Herb-Roasted Rack of Pork is an easy meal that’s fancy enough to impress at Christmas, Easter, or any special-occasion dinner. The roast is cut into gigantic chops that are more than enough for one person (I usually eat half of one). Delicious served with stuffing, mashed potatoes, or even with a simple house salad.
Easter is one time of year when one of my favorite roasts appears at wholesale clubs: rack of pork, a.k.a., pork rib roast. These roasts inevitably turn into one of my favorite easy, fancy-pants meals: Herb-Roasted Rack of Pork. This is a very hands-off meal because the oven does the work for you. The roast gets cut into gorgeous individual servings consisting of brontosaurus-sized chops (I exaggerate…slightly). I can never polish off an entire chop myself, but I never have to worry: Phil is always there to “help me.”
As a side note, I turn into a vulture around holidays. By this I mean that I start watching meat specials at the supermarket and my favorite wholesale club, not only noticing what’s on sale, but also taking note of the sell-by dates on my favorite cuts of meat. I revisit the store a few days before said sell-by dates and I almost always score some really good meat at a truly fantastic price. It’s a great trick that I learned only very recently.
Back to that Herb-Roasted Rack of Pork. These roasts are usually sold vacuum-packed in brine, already Frenched. I always rinse the pork well before roasting it because the brine usually contains other stinky things like nitrates and phosphates. We want as little of that as possible in our roast. I score the meat so I can rub my herby-garlicky-mustardy mixture into the fat cap and the meat itself.
After that, the total roasting time rarely exceeds 1.5 hours. Another aside here: I used to hate pork because it was almost always overcooked and dry. That’s because the recommended cooking temperature used to be 160º F: the temperature at which pork adopts a sad, grey color and a consistency that approximates shoe leather. But a few years ago, the USDA relaxed these guidelines: it now recommends cooking pork to an internal temperature of 145º F: the pork is still succulent—and yes, still a bit on the pink side. RELAX. It’s delicious.

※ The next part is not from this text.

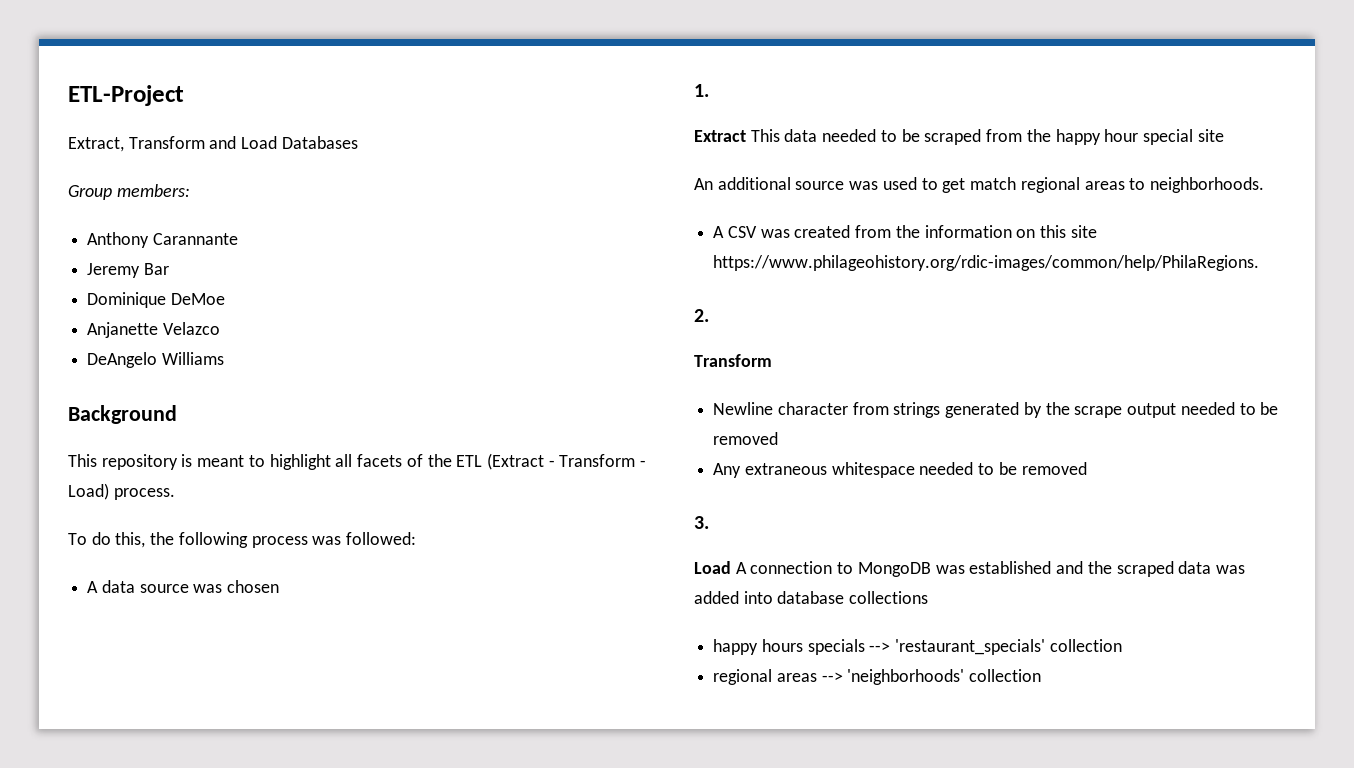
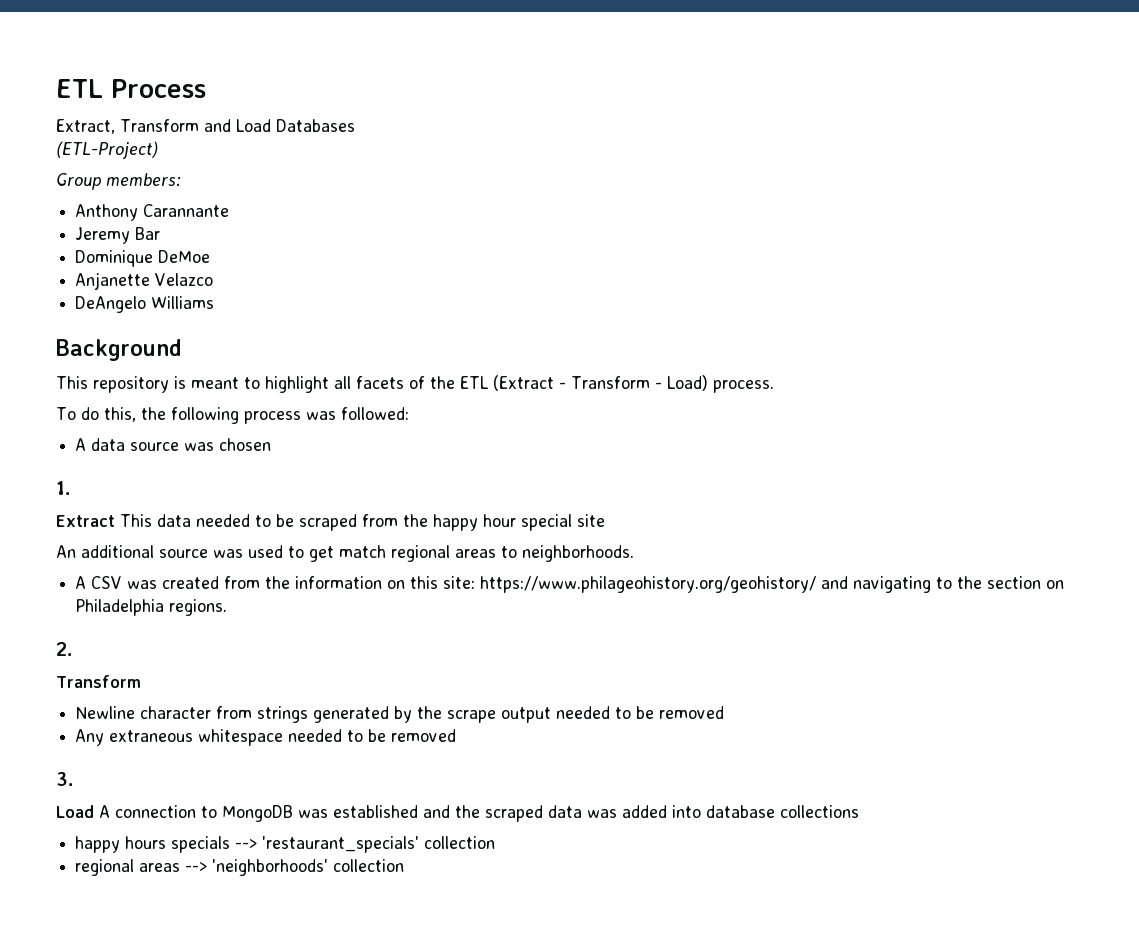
[68,85,184,106] ETL-Project -> [56,79,206,98] ETL Process
(358, 142) none -> [56,141,158,159] // (ETL-Project)
[1070,225,1097,238] [713,255,1260,271] site https://www.philageohistory.org/rdic-images/common/help/PhilaRegions. -> [443,576,1065,593] [75,599,228,616] site: https://www.philageohistory.org/geohistory/ and navigating to the section on Philadelphia regions.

When the meat has rested sufficiently, I cut the herb-roasted rack of pork into chops, using the bones as guides. I love to serve these chops with stuffing (I added cranberries to this recipe), although I’ve also gone with mashed potatoes or even a simple salad. A platter full of chops with stuffing arranged in the center is a truly impressive sight. Bon appétit!
- 1 ~3-lb. bone-in pork rib roast, Frenched*, excess fat removed (leaving a thin fat layer on top)
- 3 cloves garlic, minced
- 2 tbsp. fresh rosemary, chopped
- 3 tbsp. dijon mustard
- 1 1/2 tsp. coarse salt
- 1/2 tsp. freshly ground black pepper
Preheat oven to 400º F.
Carefully rinse the pork and pat dry with paper toweling. Score the fat (make shallow cuts in a criss-cross pattern). Mix the remaining ingredients and rub the mixture evenly over the meat, down into the score cuts, and in between the rib bones. Place roast (fat side up) on a rack set in a roasting pan (line the pan with aluminum foil first if you want an easier clean-up). Place the roasting pan in the oven for 20 minutes. Reduce the temperature to 350º F and continue roasting until an instant-read thermometer (inserted into the thickest part of the meat) reads 137º F (~45 additional minutes to an hour)**.
Remove the roast to a cutting board and tent with foil. Let rest for at least 20 minutes (the temperature will continue to rise as the meat rests.
Slice into chops, using the rib bones as guides. Arrange on a platter and serve.
*Wholesale clubs (e.g., Sam's or Costco) often sell these pork roasts around holidays. The roasts I've found are already Frenched: the bones protrude without any meat in between. You can ask the butcher to do this for you if necessary.
**Note that there may still be some pink in the pork roast. This is okay. As long as the roast reaches an internal temperature of 145º F (which it will when it rests), the USDA says that this is fine.